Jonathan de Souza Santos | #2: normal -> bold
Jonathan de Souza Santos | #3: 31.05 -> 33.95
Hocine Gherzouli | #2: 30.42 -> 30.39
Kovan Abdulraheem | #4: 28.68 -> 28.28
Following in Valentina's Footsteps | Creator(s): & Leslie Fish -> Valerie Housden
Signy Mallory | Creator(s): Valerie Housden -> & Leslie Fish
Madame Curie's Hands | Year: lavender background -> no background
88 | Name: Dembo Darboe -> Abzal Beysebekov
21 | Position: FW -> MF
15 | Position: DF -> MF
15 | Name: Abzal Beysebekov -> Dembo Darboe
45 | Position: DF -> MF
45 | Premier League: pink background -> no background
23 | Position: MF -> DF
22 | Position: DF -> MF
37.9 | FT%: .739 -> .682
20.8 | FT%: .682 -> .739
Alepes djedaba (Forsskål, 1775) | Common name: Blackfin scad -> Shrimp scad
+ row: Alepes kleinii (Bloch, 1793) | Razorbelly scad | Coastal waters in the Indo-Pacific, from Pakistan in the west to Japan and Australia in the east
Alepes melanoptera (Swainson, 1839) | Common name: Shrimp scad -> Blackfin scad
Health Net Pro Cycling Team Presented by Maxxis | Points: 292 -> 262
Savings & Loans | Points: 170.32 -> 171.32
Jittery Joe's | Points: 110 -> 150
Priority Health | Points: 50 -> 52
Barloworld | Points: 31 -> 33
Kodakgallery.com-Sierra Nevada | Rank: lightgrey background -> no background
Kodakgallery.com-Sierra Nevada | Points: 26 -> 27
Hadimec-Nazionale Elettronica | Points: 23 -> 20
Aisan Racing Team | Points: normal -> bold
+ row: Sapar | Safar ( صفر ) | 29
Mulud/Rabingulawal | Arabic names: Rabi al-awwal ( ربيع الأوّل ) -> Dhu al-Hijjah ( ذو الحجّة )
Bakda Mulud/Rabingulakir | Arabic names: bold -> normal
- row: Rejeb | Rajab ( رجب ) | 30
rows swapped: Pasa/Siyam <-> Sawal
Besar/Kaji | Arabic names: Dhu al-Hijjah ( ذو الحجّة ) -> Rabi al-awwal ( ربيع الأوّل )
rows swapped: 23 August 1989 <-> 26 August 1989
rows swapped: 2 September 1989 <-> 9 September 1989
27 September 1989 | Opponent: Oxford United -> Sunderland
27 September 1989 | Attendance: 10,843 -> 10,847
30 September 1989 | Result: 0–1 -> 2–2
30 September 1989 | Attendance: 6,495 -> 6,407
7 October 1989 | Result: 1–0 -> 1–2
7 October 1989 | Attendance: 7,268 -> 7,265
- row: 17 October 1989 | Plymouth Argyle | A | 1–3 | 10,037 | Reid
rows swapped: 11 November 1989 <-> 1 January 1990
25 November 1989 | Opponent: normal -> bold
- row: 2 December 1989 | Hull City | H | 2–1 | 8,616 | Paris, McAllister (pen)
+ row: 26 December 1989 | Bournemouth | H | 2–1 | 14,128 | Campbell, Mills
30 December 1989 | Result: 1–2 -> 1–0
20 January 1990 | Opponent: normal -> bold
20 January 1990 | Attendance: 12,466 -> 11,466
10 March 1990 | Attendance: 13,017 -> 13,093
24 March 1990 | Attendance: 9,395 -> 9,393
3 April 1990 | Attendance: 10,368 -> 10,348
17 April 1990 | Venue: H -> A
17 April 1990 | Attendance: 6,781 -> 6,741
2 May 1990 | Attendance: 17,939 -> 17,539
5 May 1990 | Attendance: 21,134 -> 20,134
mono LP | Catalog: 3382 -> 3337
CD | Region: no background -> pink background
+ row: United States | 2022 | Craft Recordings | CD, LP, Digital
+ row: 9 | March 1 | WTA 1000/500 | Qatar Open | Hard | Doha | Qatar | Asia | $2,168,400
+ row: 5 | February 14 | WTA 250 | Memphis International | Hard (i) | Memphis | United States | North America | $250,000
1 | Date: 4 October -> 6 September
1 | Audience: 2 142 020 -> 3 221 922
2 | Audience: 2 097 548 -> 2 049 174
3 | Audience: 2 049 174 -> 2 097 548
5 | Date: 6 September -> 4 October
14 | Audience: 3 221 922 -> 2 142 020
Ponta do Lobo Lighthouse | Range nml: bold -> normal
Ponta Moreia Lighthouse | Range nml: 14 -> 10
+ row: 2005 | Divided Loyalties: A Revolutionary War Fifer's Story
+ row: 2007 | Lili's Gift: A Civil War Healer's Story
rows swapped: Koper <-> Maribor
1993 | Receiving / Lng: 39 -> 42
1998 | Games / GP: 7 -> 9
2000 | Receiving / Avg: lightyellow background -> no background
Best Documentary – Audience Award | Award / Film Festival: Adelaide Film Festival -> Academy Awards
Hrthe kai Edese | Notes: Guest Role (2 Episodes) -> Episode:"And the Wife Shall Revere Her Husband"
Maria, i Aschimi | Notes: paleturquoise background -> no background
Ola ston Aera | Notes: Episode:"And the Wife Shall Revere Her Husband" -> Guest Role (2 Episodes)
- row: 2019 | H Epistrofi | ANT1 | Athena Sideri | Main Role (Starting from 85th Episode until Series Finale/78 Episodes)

==============================

§ **INSTRUCTIONS TO FOLLOW**: Copy the rows above, changing each "swapped" to "exchanged" and leaving everything else as it is.

§ **EXERCISE SOLUTION**:
Jonathan de Souza Santos | #2: normal -> bold
Jonathan de Souza Santos | #3: 31.05 -> 33.95
Hocine Gherzouli | #2: 30.42 -> 30.39
Kovan Abdulraheem | #4: 28.68 -> 28.28
Following in Valentina's Footsteps | Creator(s): & Leslie Fish -> Valerie Housden
Signy Mallory | Creator(s): Valerie Housden -> & Leslie Fish
Madame Curie's Hands | Year: lavender background -> no background
88 | Name: Dembo Darboe -> Abzal Beysebekov
21 | Position: FW -> MF
15 | Position: DF -> MF
15 | Name: Abzal Beysebekov -> Dembo Darboe
45 | Position: DF -> MF
45 | Premier League: pink background -> no background
23 | Position: MF -> DF
22 | Position: DF -> MF
37.9 | FT%: .739 -> .682
20.8 | FT%: .682 -> .739
Alepes djedaba (Forsskål, 1775) | Common name: Blackfin scad -> Shrimp scad
+ row: Alepes kleinii (Bloch, 1793) | Razorbelly scad | Coastal waters in the Indo-Pacific, from Pakistan in the west to Japan and Australia in the east
Alepes melanoptera (Swainson, 1839) | Common name: Shrimp scad -> Blackfin scad
Health Net Pro Cycling Team Presented by Maxxis | Points: 292 -> 262
Savings & Loans | Points: 170.32 -> 171.32
Jittery Joe's | Points: 110 -> 150
Priority Health | Points: 50 -> 52
Barloworld | Points: 31 -> 33
Kodakgallery.com-Sierra Nevada | Rank: lightgrey background -> no background
Kodakgallery.com-Sierra Nevada | Points: 26 -> 27
Hadimec-Nazionale Elettronica | Points: 23 -> 20
Aisan Racing Team | Points: normal -> bold
+ row: Sapar | Safar ( صفر ) | 29
Mulud/Rabingulawal | Arabic names: Rabi al-awwal ( ربيع الأوّل ) -> Dhu al-Hijjah ( ذو الحجّة )
Bakda Mulud/Rabingulakir | Arabic names: bold -> normal
- row: Rejeb | Rajab ( رجب ) | 30
rows exchanged: Pasa/Siyam <-> Sawal
Besar/Kaji | Arabic names: Dhu al-Hijjah ( ذو الحجّة ) -> Rabi al-awwal ( ربيع الأوّل )
rows exchanged: 23 August 1989 <-> 26 August 1989
rows exchanged: 2 September 1989 <-> 9 September 1989
27 September 1989 | Opponent: Oxford United -> Sunderland
27 September 1989 | Attendance: 10,843 -> 10,847
30 September 1989 | Result: 0–1 -> 2–2
30 September 1989 | Attendance: 6,495 -> 6,407
7 October 1989 | Result: 1–0 -> 1–2
7 October 1989 | Attendance: 7,268 -> 7,265
- row: 17 October 1989 | Plymouth Argyle | A | 1–3 | 10,037 | Reid
rows exchanged: 11 November 1989 <-> 1 January 1990
25 November 1989 | Opponent: normal -> bold
- row: 2 December 1989 | Hull City | H | 2–1 | 8,616 | Paris, McAllister (pen)
+ row: 26 December 1989 | Bournemouth | H | 2–1 | 14,128 | Campbell, Mills
30 December 1989 | Result: 1–2 -> 1–0
20 January 1990 | Opponent: normal -> bold
20 January 1990 | Attendance: 12,466 -> 11,466
10 March 1990 | Attendance: 13,017 -> 13,093
24 March 1990 | Attendance: 9,395 -> 9,393
3 April 1990 | Attendance: 10,368 -> 10,348
17 April 1990 | Venue: H -> A
17 April 1990 | Attendance: 6,781 -> 6,741
2 May 1990 | Attendance: 17,939 -> 17,539
5 May 1990 | Attendance: 21,134 -> 20,134
mono LP | Catalog: 3382 -> 3337
CD | Region: no background -> pink background
+ row: United States | 2022 | Craft Recordings | CD, LP, Digital
+ row: 9 | March 1 | WTA 1000/500 | Qatar Open | Hard | Doha | Qatar | Asia | $2,168,400
+ row: 5 | February 14 | WTA 250 | Memphis International | Hard (i) | Memphis | United States | North America | $250,000
1 | Date: 4 October -> 6 September
1 | Audience: 2 142 020 -> 3 221 922
2 | Audience: 2 097 548 -> 2 049 174
3 | Audience: 2 049 174 -> 2 097 548
5 | Date: 6 September -> 4 October
14 | Audience: 3 221 922 -> 2 142 020
Ponta do Lobo Lighthouse | Range nml: bold -> normal
Ponta Moreia Lighthouse | Range nml: 14 -> 10
+ row: 2005 | Divided Loyalties: A Revolutionary War Fifer's Story
+ row: 2007 | Lili's Gift: A Civil War Healer's Story
rows exchanged: Koper <-> Maribor
1993 | Receiving / Lng: 39 -> 42
1998 | Games / GP: 7 -> 9
2000 | Receiving / Avg: lightyellow background -> no background
Best Documentary – Audience Award | Award / Film Festival: Adelaide Film Festival -> Academy Awards
Hrthe kai Edese | Notes: Guest Role (2 Episodes) -> Episode:"And the Wife Shall Revere Her Husband"
Maria, i Aschimi | Notes: paleturquoise background -> no background
Ola ston Aera | Notes: Episode:"And the Wife Shall Revere Her Husband" -> Guest Role (2 Episodes)
- row: 2019 | H Epistrofi | ANT1 | Athena Sideri | Main Role (Starting from 85th Episode until Series Finale/78 Episodes)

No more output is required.